Santander and Plena Inclusión present the ‘Finance for Mortals’ guide, for people with difficulties in understanding

Banco Santander and Plena Inclusión Spain have launched the ‘Finance for Mortals’ guide for all those who have any type of difficulty in understanding. This is a finance guide developed using the easy read method, a process for creating documents that are easier to understand, through text, image, design and layout.

Thanks to this method, the new ‘Finance for Mortals’ guide will improve access to financial knowledge both for people with intellectual disabilities, such as older people with cognitive impairment due to age, and for other groups, such as immigrants with low language proficiency, people without education or who cannot read or write, as explained in the book Lectura Fácil (Easy Reading) by journalist and universal accessibility expert Oscar García.

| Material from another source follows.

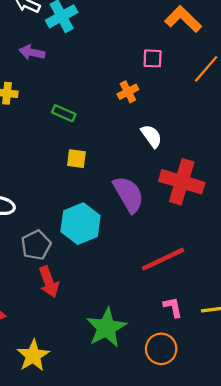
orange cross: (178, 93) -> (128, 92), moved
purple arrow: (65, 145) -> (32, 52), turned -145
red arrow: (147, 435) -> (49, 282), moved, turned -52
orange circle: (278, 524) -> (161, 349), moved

The publication addresses issues such as how best to manage money using a budget, how to open a bank account or what are basic banking products and services such as credits, loans and mortgages. It also explains what a payslip is, how an invoice is broken down, taxes, what social security is and how digital banking works.

For Enrique Galván, Director of Plena Inclusión Spain, “this is a useful guide that illustrates how we can achieve easier access to information, while helping people with difficulties in understanding to be more autonomous.”

Banco Santander has emphasised that it is firmly committed to financial inclusion in all the countries in which it operates, within the framework of its Responsible Banking agenda and its commitment to the United Nations SDGs, and they have stated that “this guide now being launched, together with the Finance for Mortals financial education programme, is a further step on the road to achieving the financial empowerment of 10 million people by 2025.”

In addition to the guide, two easy-to-understand videos are available: ‘What is finance?’ and ‘What is digital banking?’

Finance for Mortals (FxM) is a financial education project that Banco Santander has been promoting for 9 years, developed in collaboration with the Santander Financial Institute (SANFI) and the University of Cantabria. The programme, recognised as one of the most important financial education programmes in the country by the Bank of Spain and the National Securities Market Commission (CNMV), is delivered by Santander’s volunteer employees and is aimed primarily at the most financially vulnerable groups

such as children and young people, the elderly, social entrepreneurs and groups at risk of exclusion due to various circumstances.

Plena Inclusión Spain is a confederation of 935 associations working for the rights of persons with intellectual or developmental disabilities (Down’s syndrome, autism and cerebral palsy) and their families, throughout the country.